Le chef de l’orchestre, Sébastien Billard © ECPAD

On changeait ensuite d’ambiance, pour faire place à deux compositeurs exilés. Paul Hindemith, qui connut plus ou moins un exil intérieur du temps des nazis avant de pouvoir émigrer aux Etats-Unis. Ses “Métamorphoses symphoniques sur des thèmes de Weber” datent de 1943. Ne cherchez pas, dans ses quatre mouvements, des thèmes fameux de Weber, Hindemith est allé chercher des petites pièces et elles sont si… métamorphosées qu’un webérien fervent ne les entendrait même pas. Cela fait beaucoup de bruit, c’est assez répétitif, Hindemith est bien meilleur dans des partitions plus austères que dans ce “brillant” américain. C’est aussi que Sébastien Billard, soucieux de montrer l’excellence de ses musiciens, ne cherche pas à clarifier les lignes de force et les phrases secondaires de la partition, de sorte que tout cela sonne désordonné et assez confus.

Les choses s’arrangent dans le “Concerto pour violon” de Korngold, dernier des concertos post-romantiques puisque créé par Jasha Heifetz en 1947. Ce concerto qu’on ne jouait plus est désormais sur le pupitre de tous les violonistes, Anne-Sophie Mutter, Vilde Frang, Gil Shaham, Joshua Bell, Renaud Capuçon. Korngold, le juif autrichien, n’avait pas attendu l’Anschluss (1938) pour partir aux Etats-Unis, attiré par les sirènes des studios hollyvoodiens qui firent de lui un des grands compositeurs de musique de films. Il recycla, dit-on, des mélodies anciennes dans les trois mouvements virtuoses de son concerto, le plus beau mouvement étant le premier, sur un thème très Mitteleuropa qui le rapproche des concertos de Szymanowski. Le mouvement lent est d’une troublante nostalgie, le dernier très virtuose: Heifetz avait de quoi s’amuser…

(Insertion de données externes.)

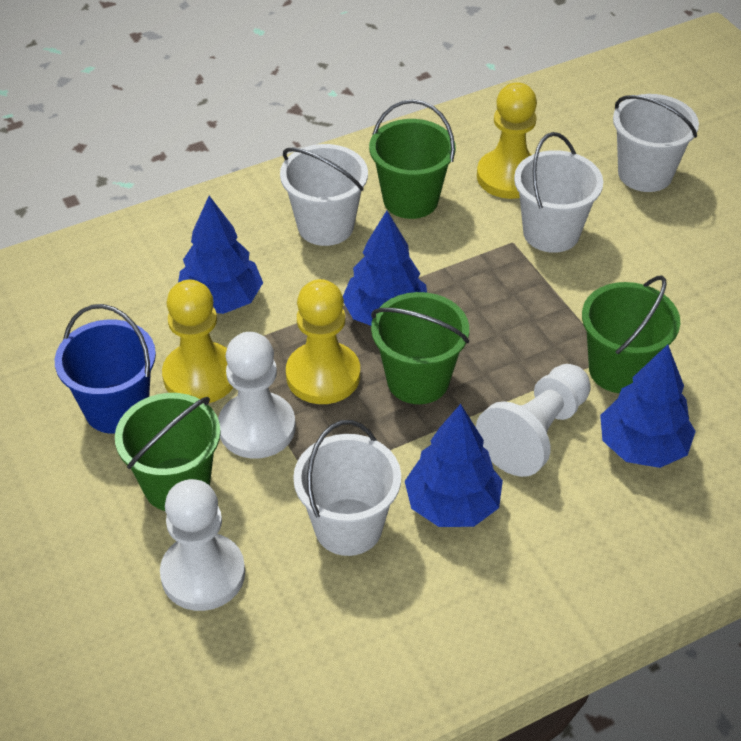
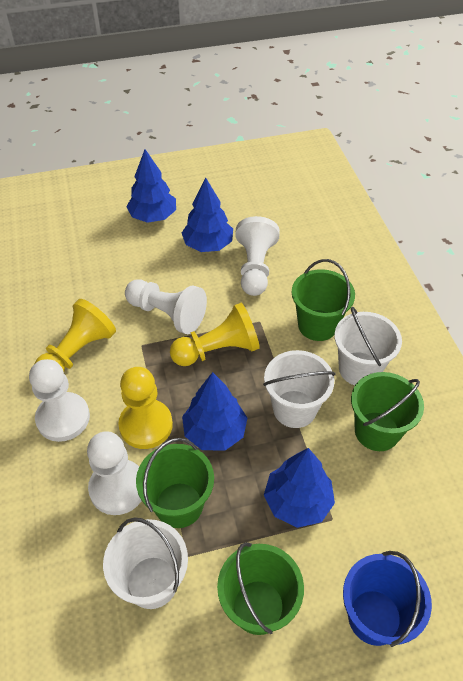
white bucket: 4 -> 3
white pawn: 3 -> 4

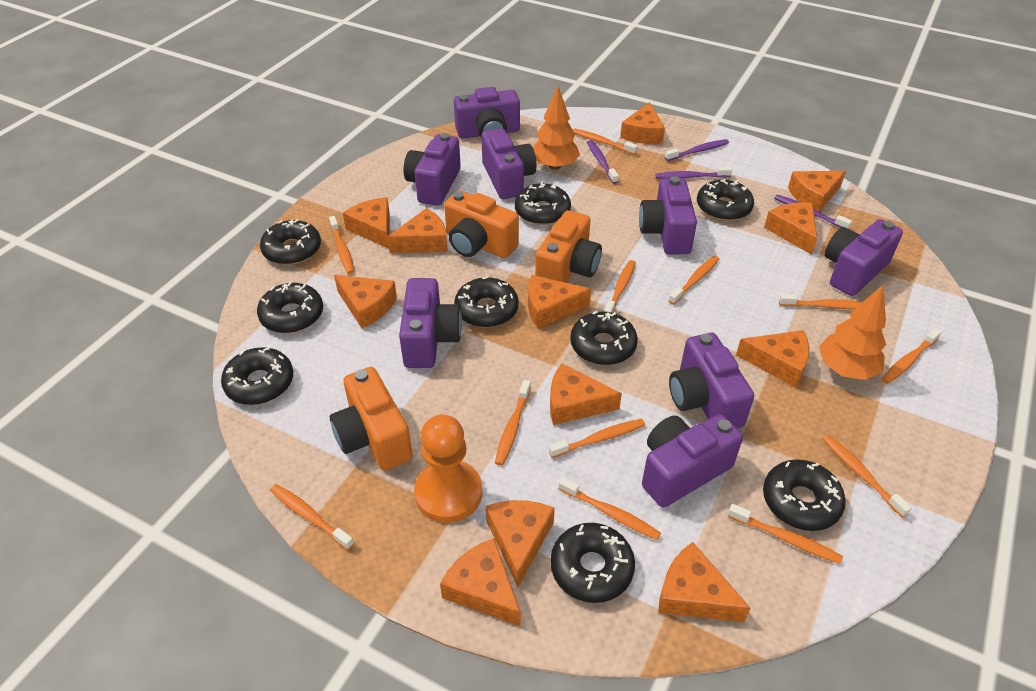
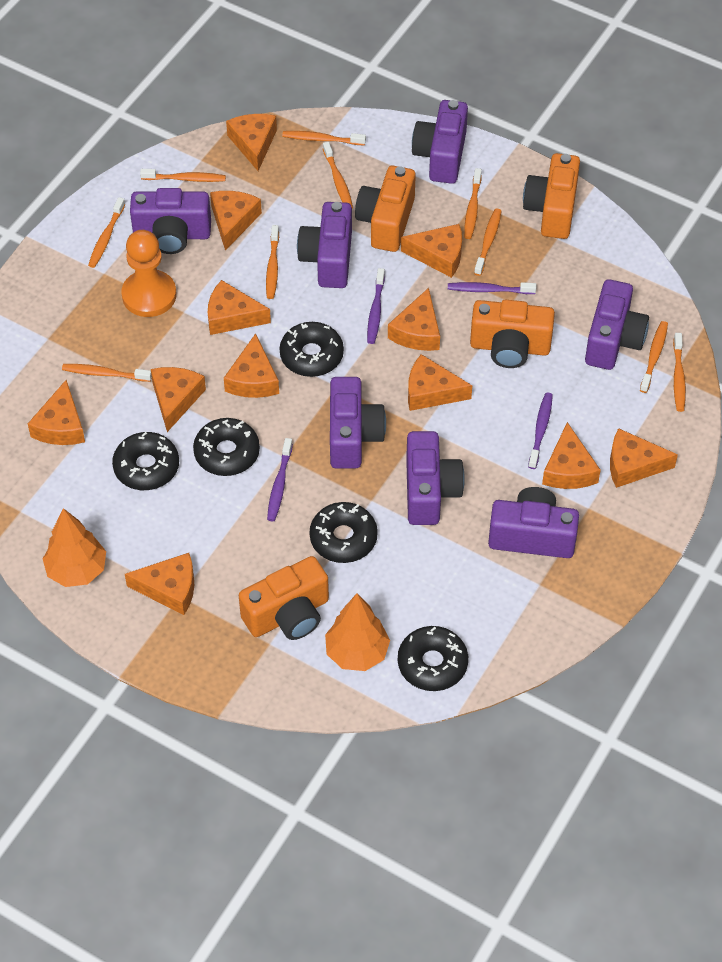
black donut: 9 -> 5
orange camera: 3 -> 4
orange toothbrush: 12 -> 10
purple camera: 8 -> 7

Nicolas Dautricourt s’amuse aussi; il fait preuve d’une grande énergie, accompagné avec souffle par la Garde républicaine. C’est parfois au détriment de quelques notes savonnées, voire oubliées, mais l’esprit de l’oeuvre est là, avec ce mélange de charme hollywoodien et de tendresse viennoise. En bis, l’ “Oblivion” de Piazzola : “J’ai cherché du drame dans la vie de cet homme, je n’en ai pas trouvé”. Dans la vie de Piazzola peut-être pas. Mais dans celle des Argentins?



“En résistance!”: oeuvres de Jehan Alain, Poulenc, Barraine, Ferrat, Marly, Dutilleux, Hindemith et Korngold. Choeur de l’Armée française, direction Aurore Tillac. Orchestre symphonique de la Garde républicaine, direction Sébastien Billard. Nicolas Dautricourt, violon. Cathédrale Saint-Louis des Invalides, Paris, le 28 novembre.